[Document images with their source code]
━━━

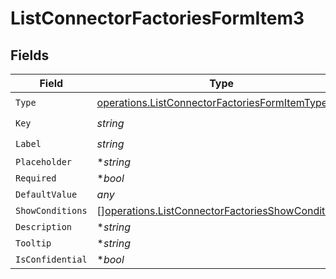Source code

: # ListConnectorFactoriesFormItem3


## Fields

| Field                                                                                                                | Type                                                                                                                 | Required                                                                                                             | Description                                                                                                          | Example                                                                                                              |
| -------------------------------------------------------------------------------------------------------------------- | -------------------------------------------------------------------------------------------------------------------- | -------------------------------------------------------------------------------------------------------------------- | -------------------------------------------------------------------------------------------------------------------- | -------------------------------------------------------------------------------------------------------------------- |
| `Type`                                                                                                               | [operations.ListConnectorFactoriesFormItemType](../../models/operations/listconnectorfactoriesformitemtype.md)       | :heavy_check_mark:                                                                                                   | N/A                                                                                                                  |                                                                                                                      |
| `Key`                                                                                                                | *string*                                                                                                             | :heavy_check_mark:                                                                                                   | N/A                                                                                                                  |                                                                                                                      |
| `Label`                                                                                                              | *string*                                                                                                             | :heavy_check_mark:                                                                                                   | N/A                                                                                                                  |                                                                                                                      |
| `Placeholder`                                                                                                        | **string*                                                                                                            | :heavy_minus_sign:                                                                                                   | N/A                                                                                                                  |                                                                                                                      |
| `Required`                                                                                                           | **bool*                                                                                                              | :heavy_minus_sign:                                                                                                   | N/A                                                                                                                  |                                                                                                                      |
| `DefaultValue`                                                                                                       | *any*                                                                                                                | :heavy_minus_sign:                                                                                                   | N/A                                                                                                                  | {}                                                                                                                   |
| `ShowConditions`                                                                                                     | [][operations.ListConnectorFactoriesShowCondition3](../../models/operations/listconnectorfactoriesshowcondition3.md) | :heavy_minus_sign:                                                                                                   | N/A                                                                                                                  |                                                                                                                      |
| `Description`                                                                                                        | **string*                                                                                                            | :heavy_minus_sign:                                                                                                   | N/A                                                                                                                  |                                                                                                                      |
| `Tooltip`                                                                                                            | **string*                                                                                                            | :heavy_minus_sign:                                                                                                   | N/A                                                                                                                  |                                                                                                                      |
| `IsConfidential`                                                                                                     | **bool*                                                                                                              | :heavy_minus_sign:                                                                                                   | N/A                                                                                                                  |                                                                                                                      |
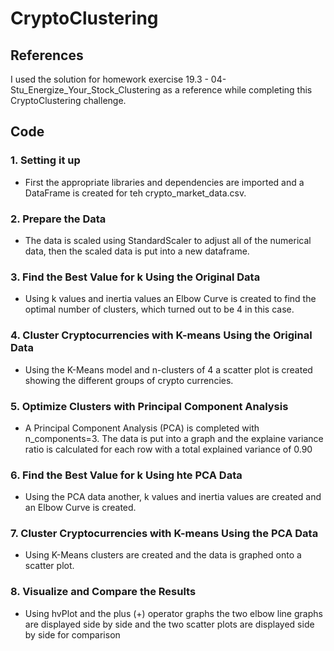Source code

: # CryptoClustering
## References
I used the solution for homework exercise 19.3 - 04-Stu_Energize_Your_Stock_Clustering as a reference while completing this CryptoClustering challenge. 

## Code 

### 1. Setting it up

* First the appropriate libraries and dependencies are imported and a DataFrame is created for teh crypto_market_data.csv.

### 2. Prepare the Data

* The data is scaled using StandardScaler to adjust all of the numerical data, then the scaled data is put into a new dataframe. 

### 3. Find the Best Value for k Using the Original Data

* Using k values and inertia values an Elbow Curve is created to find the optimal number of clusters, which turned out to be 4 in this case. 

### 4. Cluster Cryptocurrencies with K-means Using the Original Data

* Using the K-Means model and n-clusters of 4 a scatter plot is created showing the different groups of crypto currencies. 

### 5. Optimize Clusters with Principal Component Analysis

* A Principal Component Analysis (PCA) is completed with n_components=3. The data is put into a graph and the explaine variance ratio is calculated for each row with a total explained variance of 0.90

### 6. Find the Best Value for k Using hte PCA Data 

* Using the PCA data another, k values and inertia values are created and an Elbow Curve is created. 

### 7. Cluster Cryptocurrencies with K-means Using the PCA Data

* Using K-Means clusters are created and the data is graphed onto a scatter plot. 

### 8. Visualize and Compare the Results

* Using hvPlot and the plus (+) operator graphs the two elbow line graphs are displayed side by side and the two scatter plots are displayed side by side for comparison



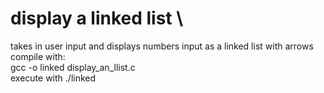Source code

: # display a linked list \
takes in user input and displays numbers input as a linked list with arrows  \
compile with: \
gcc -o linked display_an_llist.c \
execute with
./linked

━━━

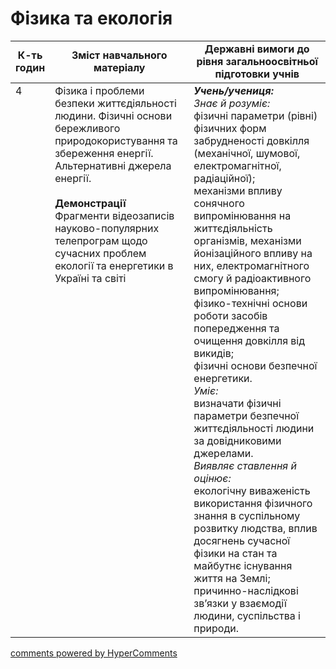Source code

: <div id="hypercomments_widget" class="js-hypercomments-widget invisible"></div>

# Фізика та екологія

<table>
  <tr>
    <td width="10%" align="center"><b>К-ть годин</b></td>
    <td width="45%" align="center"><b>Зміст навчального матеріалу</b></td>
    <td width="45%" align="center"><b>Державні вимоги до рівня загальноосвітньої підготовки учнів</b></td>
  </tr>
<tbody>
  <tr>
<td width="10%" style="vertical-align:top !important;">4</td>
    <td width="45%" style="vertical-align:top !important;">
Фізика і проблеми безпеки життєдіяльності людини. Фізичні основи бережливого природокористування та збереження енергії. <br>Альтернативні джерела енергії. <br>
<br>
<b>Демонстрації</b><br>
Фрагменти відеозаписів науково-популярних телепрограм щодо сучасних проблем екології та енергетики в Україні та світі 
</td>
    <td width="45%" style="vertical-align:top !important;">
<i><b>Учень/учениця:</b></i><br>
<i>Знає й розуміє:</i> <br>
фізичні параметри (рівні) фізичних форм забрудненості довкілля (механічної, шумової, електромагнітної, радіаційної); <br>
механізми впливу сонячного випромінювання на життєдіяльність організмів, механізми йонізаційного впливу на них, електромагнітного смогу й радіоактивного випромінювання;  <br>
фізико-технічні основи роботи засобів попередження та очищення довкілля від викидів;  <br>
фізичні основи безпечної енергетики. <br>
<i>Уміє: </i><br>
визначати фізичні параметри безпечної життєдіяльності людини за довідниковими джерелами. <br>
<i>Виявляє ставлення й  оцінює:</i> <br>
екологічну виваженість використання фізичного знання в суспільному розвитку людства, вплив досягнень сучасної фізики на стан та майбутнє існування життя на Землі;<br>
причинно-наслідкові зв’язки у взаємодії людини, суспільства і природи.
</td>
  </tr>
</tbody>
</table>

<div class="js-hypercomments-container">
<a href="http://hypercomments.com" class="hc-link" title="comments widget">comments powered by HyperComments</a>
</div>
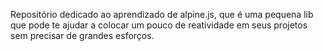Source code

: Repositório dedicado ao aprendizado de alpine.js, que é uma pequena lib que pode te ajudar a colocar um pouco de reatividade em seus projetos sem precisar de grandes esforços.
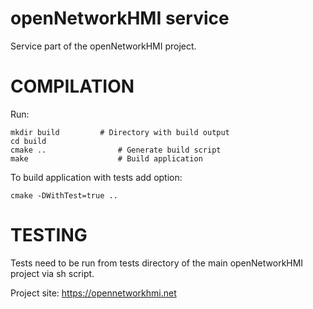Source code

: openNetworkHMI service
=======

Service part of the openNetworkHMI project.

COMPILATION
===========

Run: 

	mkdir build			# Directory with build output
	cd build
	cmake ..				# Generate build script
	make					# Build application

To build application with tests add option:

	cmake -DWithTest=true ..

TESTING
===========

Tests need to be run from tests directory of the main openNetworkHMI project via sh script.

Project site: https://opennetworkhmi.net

━━━

### EXERCISE REQUIREMENTS
Copy out each line of the rows above that contains the word "довкілля".

### SOLUTION TO THIS TASK
фізичні параметри (рівні) фізичних форм забрудненості довкілля (механічної, шумової, електромагнітної, радіаційної); <br>
фізико-технічні основи роботи засобів попередження та очищення довкілля від викидів;  <br>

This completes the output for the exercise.